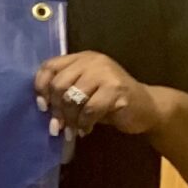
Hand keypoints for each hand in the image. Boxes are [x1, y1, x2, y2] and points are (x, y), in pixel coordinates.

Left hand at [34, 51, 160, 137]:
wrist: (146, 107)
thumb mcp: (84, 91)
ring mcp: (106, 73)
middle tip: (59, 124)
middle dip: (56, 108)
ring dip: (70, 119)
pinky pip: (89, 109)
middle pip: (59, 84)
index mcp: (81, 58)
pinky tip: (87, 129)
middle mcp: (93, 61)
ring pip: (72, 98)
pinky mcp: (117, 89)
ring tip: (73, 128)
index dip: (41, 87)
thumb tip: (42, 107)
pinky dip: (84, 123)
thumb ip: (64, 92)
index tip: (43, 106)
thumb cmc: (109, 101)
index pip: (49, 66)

———

Copy out the lines of the records above in which the string "thumb" appears.

> [PROBLEM SOLUTION]:
thumb mcp: (84, 91)
thumb tip: (42, 107)
thumb ip: (64, 92)
thumb cmc: (109, 101)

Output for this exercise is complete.